**Texte**
L’opposition libérale en Egypte peine à profiter de la chute de la popularité des Frères musulmans et de son bras politique, Parti Liberté et Justice (PLJ), au pouvoir depuis l’élection du président Mohamad Morsi en juin. Un récent sondage d’opinion effectué par le centre égyptien pour la recherche sur l’opinion publique, Baseera, montre que le soutien au chef d’Etat, issu de la confrérie, a baissé à 46 % en fin avril contre 78 % après ses cent premiers jours en fonction. Le sondage indique en revanche que le soutien à l’opposition séculière, réunie sous la bannière du Front National du Salut (FNS), a augmenté d’à peine 3 % à 33 % contre 30 % en mars. Le centre de recherches américain Pew a, de son côté, publié le 16 mai les résultats d’un sondage d’opinion effectué en mars indiquant également la baisse des avis favorables aux Frères musulmans à 63 %, en comparaison avec 75 % en 2011. Le PLJ a reçu 52 % d’avis favorables contre 44 % d’avis défavorables. Par contre, le FNS a obtenu 45 % d’avis favorables contre 52 % d’avis défavorables.

**Données fournies**
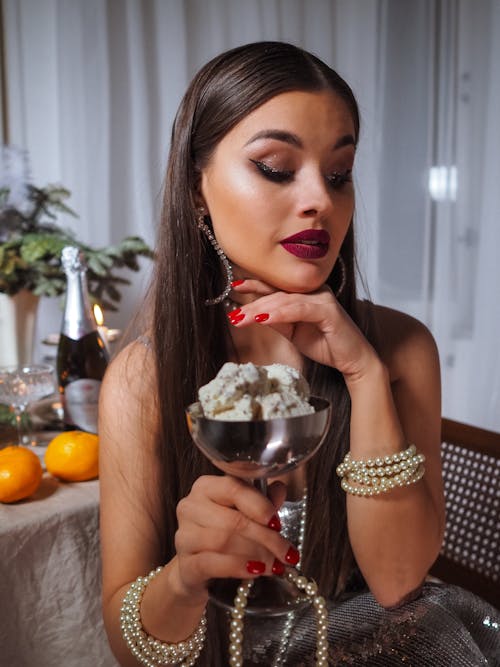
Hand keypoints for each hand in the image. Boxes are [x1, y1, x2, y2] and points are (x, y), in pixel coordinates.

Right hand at [174, 475, 295, 598]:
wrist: (197, 569)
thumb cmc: (224, 534)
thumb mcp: (246, 513)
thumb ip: (263, 501)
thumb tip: (279, 489)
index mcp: (206, 487)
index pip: (233, 487)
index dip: (259, 505)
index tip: (277, 523)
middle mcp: (190, 507)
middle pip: (232, 520)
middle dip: (265, 538)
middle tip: (286, 553)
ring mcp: (184, 535)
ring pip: (223, 541)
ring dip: (255, 554)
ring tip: (275, 564)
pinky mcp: (185, 564)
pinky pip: (212, 564)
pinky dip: (238, 567)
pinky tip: (256, 571)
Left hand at [230, 279, 379, 383]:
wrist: (352, 361)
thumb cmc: (326, 345)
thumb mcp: (293, 333)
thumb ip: (277, 321)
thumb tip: (254, 314)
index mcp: (306, 294)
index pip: (277, 287)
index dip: (255, 285)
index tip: (235, 286)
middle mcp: (314, 292)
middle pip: (277, 294)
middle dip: (253, 304)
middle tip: (234, 315)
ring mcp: (322, 298)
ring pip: (285, 300)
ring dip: (261, 309)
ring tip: (242, 318)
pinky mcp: (328, 310)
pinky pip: (299, 309)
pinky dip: (280, 313)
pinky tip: (264, 318)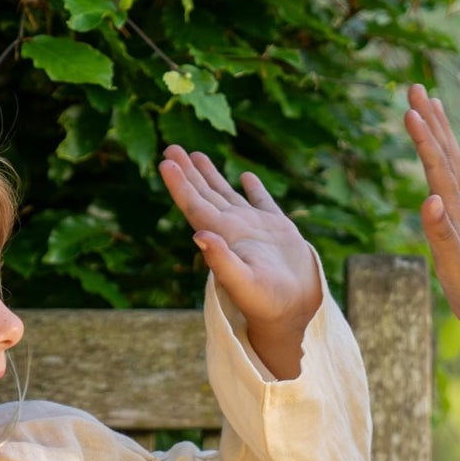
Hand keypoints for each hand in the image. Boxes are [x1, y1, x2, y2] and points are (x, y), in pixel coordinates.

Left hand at [159, 145, 320, 378]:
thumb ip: (220, 260)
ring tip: (196, 155)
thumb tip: (198, 234)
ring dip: (211, 175)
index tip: (165, 161)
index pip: (194, 205)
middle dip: (188, 172)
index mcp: (222, 237)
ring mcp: (254, 228)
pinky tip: (245, 176)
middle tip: (171, 148)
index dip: (179, 184)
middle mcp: (233, 229)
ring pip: (227, 194)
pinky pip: (262, 202)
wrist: (294, 312)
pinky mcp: (277, 230)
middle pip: (204, 194)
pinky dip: (253, 188)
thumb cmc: (266, 302)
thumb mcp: (243, 283)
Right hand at [402, 84, 459, 336]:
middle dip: (430, 119)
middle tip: (416, 87)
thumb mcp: (454, 264)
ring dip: (440, 134)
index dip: (423, 138)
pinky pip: (449, 183)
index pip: (436, 167)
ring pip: (450, 164)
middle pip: (445, 154)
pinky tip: (438, 164)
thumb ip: (441, 232)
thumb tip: (429, 198)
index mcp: (456, 213)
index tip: (408, 108)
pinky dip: (443, 163)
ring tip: (432, 107)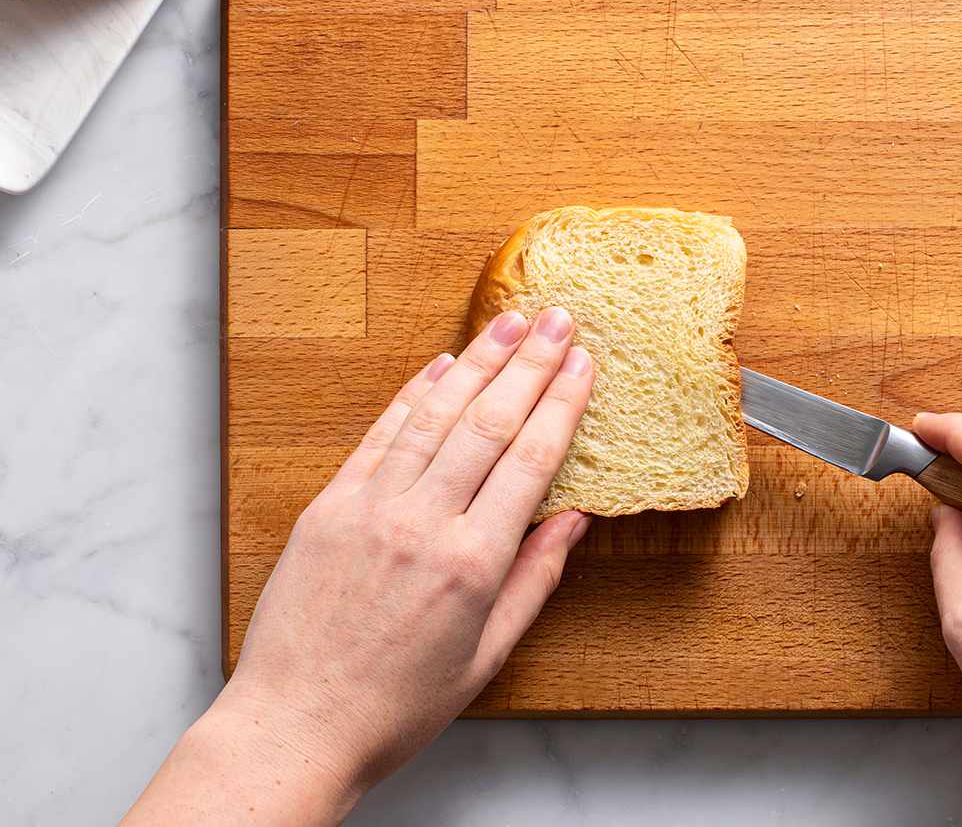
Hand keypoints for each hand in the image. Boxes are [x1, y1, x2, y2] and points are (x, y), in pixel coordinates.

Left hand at [127, 308, 594, 823]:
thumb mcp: (487, 656)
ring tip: (510, 323)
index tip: (583, 365)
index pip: (530, 460)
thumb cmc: (396, 706)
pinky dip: (411, 396)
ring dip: (477, 363)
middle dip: (529, 364)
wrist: (295, 725)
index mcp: (472, 563)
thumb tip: (573, 520)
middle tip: (559, 320)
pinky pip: (379, 437)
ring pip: (435, 417)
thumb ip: (534, 581)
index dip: (561, 404)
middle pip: (489, 423)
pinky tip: (440, 366)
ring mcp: (370, 509)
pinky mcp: (328, 508)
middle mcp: (422, 524)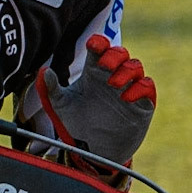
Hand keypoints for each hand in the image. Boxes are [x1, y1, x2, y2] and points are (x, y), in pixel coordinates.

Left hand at [35, 35, 155, 166]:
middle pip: (120, 53)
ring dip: (126, 71)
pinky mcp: (142, 103)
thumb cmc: (77, 123)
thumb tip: (44, 72)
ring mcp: (129, 88)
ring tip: (113, 84)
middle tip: (104, 65)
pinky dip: (140, 88)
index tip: (93, 45)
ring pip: (135, 66)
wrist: (94, 150)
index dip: (99, 42)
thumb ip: (52, 89)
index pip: (100, 49)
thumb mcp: (61, 106)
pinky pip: (147, 87)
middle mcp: (113, 76)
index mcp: (94, 71)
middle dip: (114, 55)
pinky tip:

**Énoncé du problème**
D'après le texte sur l'Égypte, à quel niveau le sondage Baseera situe-t-il le soutien au président Morsi fin avril ? La liste ci-dessus n'intervient pas dans ce travail.

**Réponse**
À 46 %, contre 78 % après ses cent premiers jours en fonction.